Prizes and Accolades Start Rolling In

Soon Google was sending me offers that were too good to be true. Who didn’t want to win L'Oréal professional products and a salon gift card in a review writing contest? Me for one.

Boy was I proud when Google informed me that my photo of Giuseppe’s Restaurant (2), a totally out of the way diner was making a difference.

The accolades kept on coming. My photos reached new records on Google Maps.

Early in 2016, my photos had been seen 500,000 times. Soon it was a million, and by August of 2016 I hit 1.5 million views. I would proudly send them off to my then-CEO Aaron Weiche (at GatherUp) only to be deflated when his urban environs continually allowed him to outpace me. This just added fuel to the fire and I kept on shooting. And although never able to catch him, my view counts just kept accumulating.

To infinity and beyond! Those of you who know me, know I like to include bad Excel charts to further illustrate the story.

Path to a Reckoning and Remorse (?)

And that brings me to today. As I reflect on having had my photos viewed 25,000,000 times, I decided to go back and see exactly which photos had helped pushed me to such amazing heights. I learned that my photos had actually been viewed 25,265,124 times, but who's counting?

It was then that reality sunk in. Those funky, odd angled shots that I wasn’t too ashamed to upload if I got the credit were seeing 800,000, a million and in some cases almost 3 million views. How was that possible?


I kind of get Orvis but Daisy’s Doghouse? I remember smirking when I saw the sign in their windows that they were a day spa for dogs. They were obviously ahead of a curve on a trend that I had yet to – Spot. These photos, for better or worse, were being assigned as profile photos for these locations because the business themselves had neglected to add their own.

The shot that ultimately got me to reconsider what I'd been doing was the one below of Walgreens. They have suffered this as their profile picture for how many years? I get dizzy looking at it. And yet it has 801,550 views as of this morning.

Image courtesy of Allyssa Trenkamp/Momentfeed

Highway to a 50M Future Beckons

Then I had an idea: I could call Walgreens and offer to take down the bad photo, and put up a good one. It would make me into a brand ambassador of sorts – for a fee of course. (3)

But before I do that, I only need 3,308 more points to get to Local Guides Level 8. I'm heading out on a shoot. Wish me luck, en route to 50,000,000 views!


(0) Who knows what the real number is. Google, for all of their data acumen and tens of thousands of engineers, has never been able to count very wll as exemplified by their local Insights. So who knows. But for the sake of this narrative please assume that it is true.

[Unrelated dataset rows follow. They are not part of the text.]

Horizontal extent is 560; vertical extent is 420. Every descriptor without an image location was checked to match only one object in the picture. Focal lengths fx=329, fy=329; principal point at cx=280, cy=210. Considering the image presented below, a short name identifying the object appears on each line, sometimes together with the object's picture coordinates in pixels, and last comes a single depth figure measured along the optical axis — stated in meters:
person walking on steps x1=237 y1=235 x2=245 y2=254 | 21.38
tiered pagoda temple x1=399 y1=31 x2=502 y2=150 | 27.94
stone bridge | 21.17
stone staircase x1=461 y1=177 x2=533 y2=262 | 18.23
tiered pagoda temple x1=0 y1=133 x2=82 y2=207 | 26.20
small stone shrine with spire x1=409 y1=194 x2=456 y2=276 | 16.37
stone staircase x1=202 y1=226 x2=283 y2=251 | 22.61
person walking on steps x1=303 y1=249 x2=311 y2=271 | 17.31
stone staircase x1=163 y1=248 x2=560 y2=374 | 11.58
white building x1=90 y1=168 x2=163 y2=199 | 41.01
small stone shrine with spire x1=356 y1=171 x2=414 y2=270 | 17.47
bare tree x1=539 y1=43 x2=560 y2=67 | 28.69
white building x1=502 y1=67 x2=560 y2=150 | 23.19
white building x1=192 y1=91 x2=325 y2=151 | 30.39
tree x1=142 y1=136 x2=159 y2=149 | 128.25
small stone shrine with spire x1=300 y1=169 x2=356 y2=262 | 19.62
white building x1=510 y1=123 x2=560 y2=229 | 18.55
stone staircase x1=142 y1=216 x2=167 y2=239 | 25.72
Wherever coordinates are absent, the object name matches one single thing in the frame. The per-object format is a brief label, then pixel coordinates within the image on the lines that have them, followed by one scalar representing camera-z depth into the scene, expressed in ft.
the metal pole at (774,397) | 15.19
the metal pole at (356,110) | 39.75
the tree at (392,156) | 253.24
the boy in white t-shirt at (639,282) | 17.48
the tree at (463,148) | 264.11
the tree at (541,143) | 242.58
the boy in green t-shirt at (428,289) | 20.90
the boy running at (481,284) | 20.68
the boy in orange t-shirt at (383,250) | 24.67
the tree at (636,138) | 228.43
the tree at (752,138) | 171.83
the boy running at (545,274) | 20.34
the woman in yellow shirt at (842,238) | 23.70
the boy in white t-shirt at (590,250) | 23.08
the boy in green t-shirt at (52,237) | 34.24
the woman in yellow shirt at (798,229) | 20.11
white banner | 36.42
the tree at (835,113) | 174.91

(1) Google's response to my 2008 "tests" might seem familiar to those you that follow such things: "We take mapspam very seriously and we are working on it, in consultation with our webspam team. While some of the changes we’ve made so far have been less visible, we’re confident that we’re on the right path to effectively reducing mapspam". It's the same response that they gave to the NYTimes, The WallStreet Journal and the CBC over the years.

(2) Giuseppe's Restaurant, Home of the Zeet. It is halfway between our home and the airport which is and hour and half away. As a family we drove by it hundreds of times and being a lover of small diners I would often muse, on what I thought were deaf ears, that I needed to stop in there some day and learn what a Zeet was. But we never passed it at meal time and it was too far away to make a casual run so my desire went unsatisfied. Until one day in June of 2012 my son mysteriously swept me into the car. I somewhat grumpily went along for what seemed like a tedious drive. It turned out he was taking me to Giuseppe's for a Father's Day lunch... best Father's Day present ever.

(3) This technique of location blackmail has been around in the review space for some time and I reported on it in 2011. It was recently also covered by the CBC.